Spunto dell’operazione è il testo poetico della poetessa Grazia Frisina, Madri. Si tratta di versi che l’autrice compone con finalità esplicitamente evocative. Come può una Madre, qui archetipo di tutte le madri, resistere al dolore che consegue all’ingiusta morte del proprio figlio? Domanda alla quale è difficile rispondere con oggettività. Tanto Grazia Frisina che Giuseppe Tesi scelgono la via della rappresentazione di tale condizione. Si mostra, difatti, la disperazione della Madre di fronte alla tragedia che l’ha colpita e che deve vivere. Insieme con lei, i detenuti della Casa Circondariale di Santa Caterina in Brana di Pistoia esprimono, ciascuno dal proprio punto di vista, il dolore nell’essere persone responsabili di un crimine che stanno scontando ed espiando con una pena detentiva.
Tragedie che si specchiano l’una nell’altra. Simili ma non identiche.

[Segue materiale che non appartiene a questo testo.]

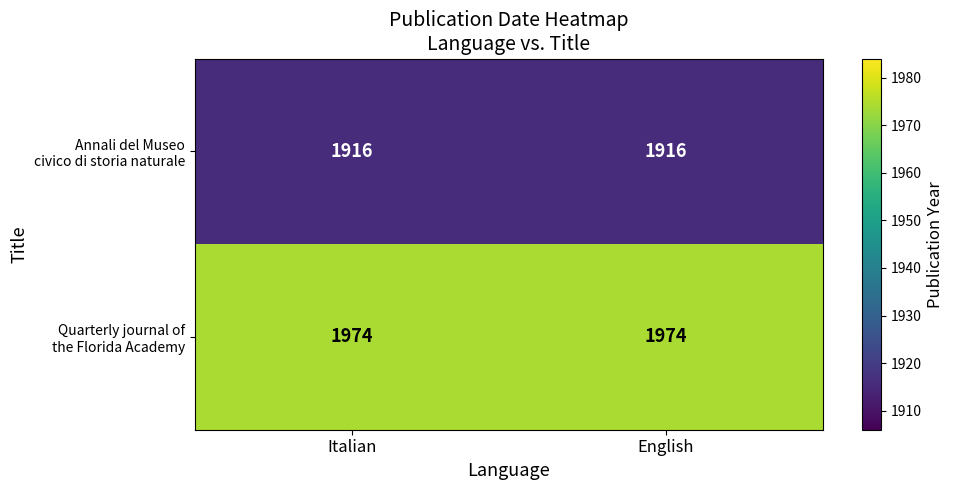

What is the total value across all series at Italian?

3890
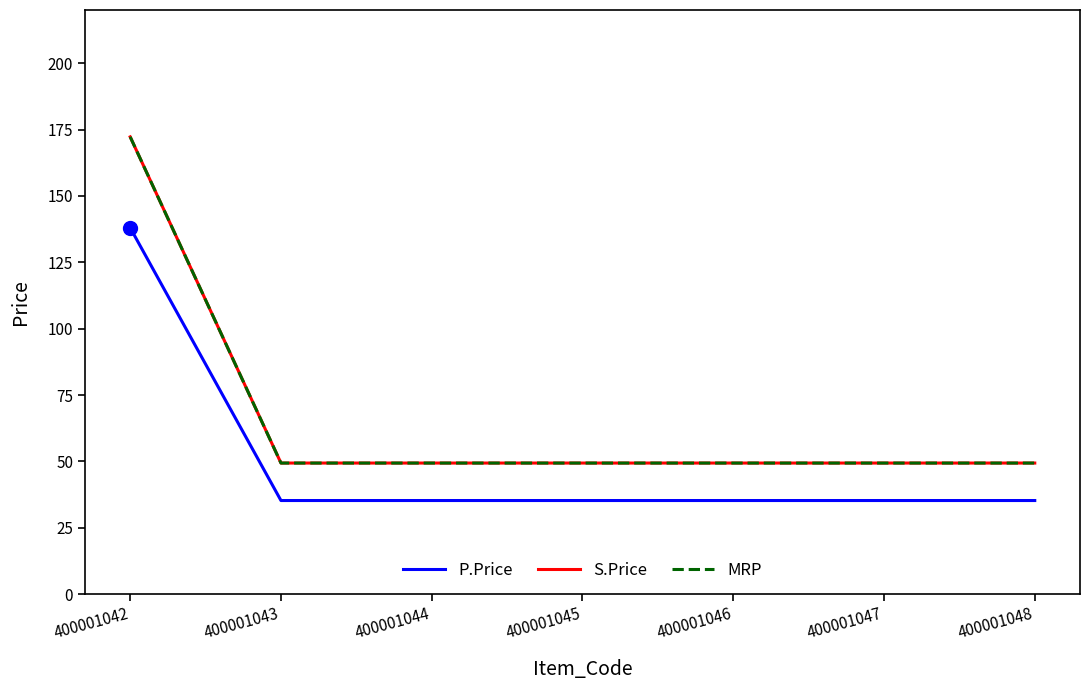

How many lines are shown in the chart?

3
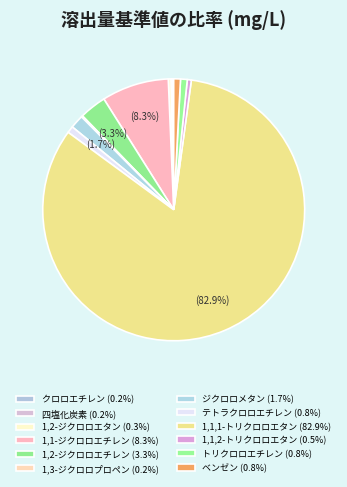

Is it true that ジクロロメタン is 2% of the pie?

True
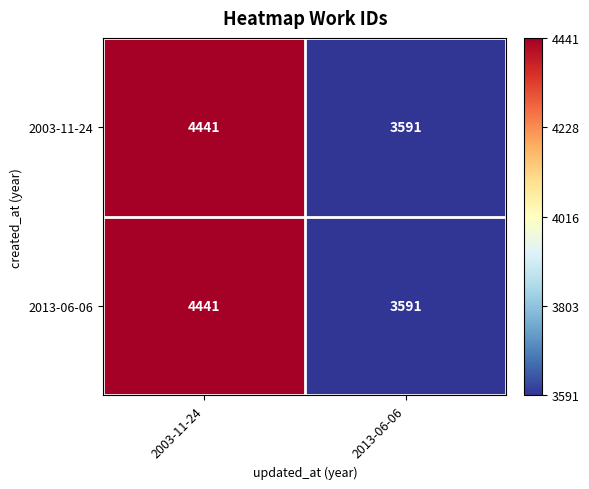

What is the sum of all 2003-11-24 values?

8032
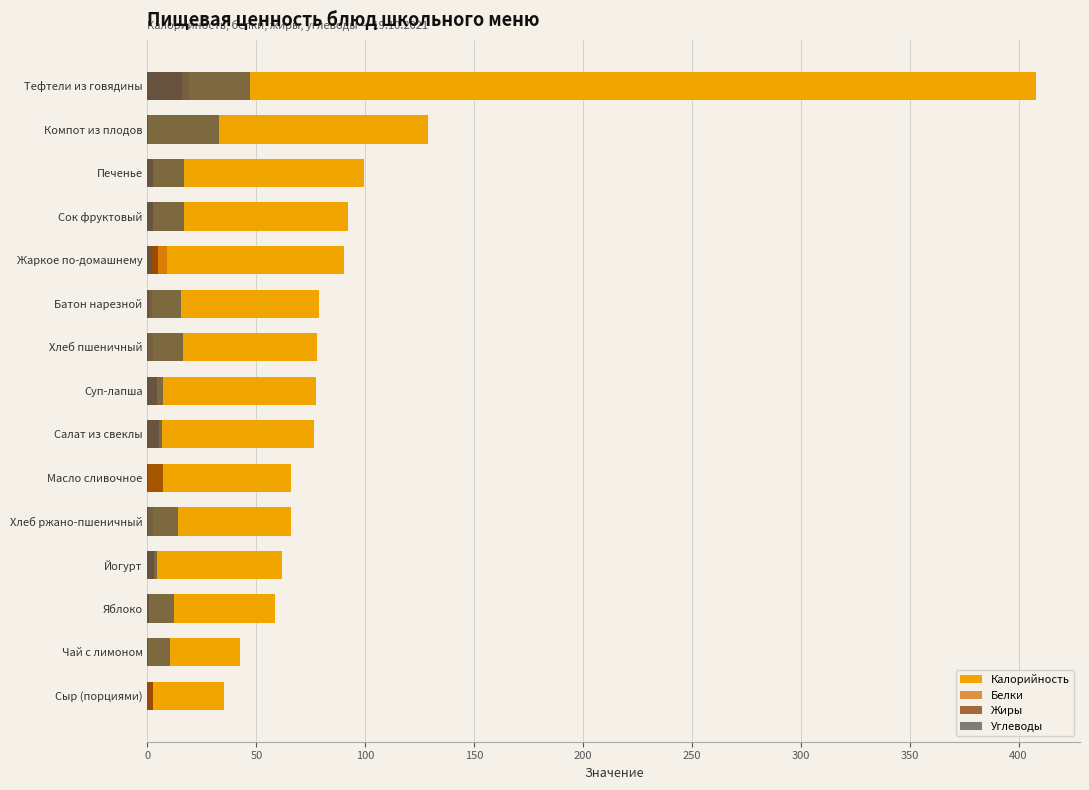

What is the greatest value displayed?

407.8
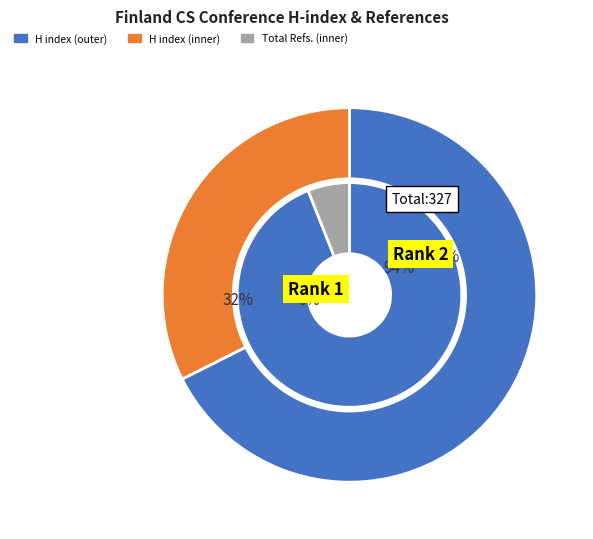

To the nearest percent, what is the average slice percentage?

50%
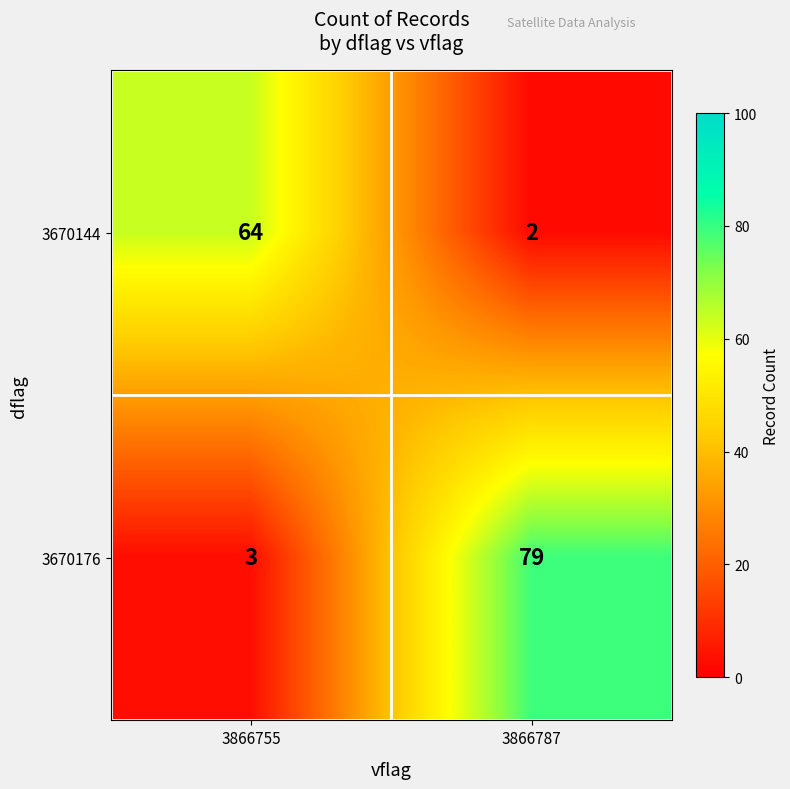

Is the value of 3670176 at 3866755 greater than the value of 3670144 at 3866755?

No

In tal senso, il cortometraggio mantiene separati ciò che avviene alla Madre e ciò che accade ai detenuti. Tutti, alla fine, paiono condividere lo stesso intento: la necessità di attraversare il male in quanto condizione transitoria, momentanea. Idea, questa, che data dal Libro di Giobbe. Che ritroviamo declinata in supreme opere d’arte.
Stabat Mater di Tesi ha mostrato un aspetto della condizione detentiva che già fu a suo tempo indagato dai Fratelli Taviani in Cesare deve morire: l’importanza dell’arte come esercizio, non scontato, di libertà.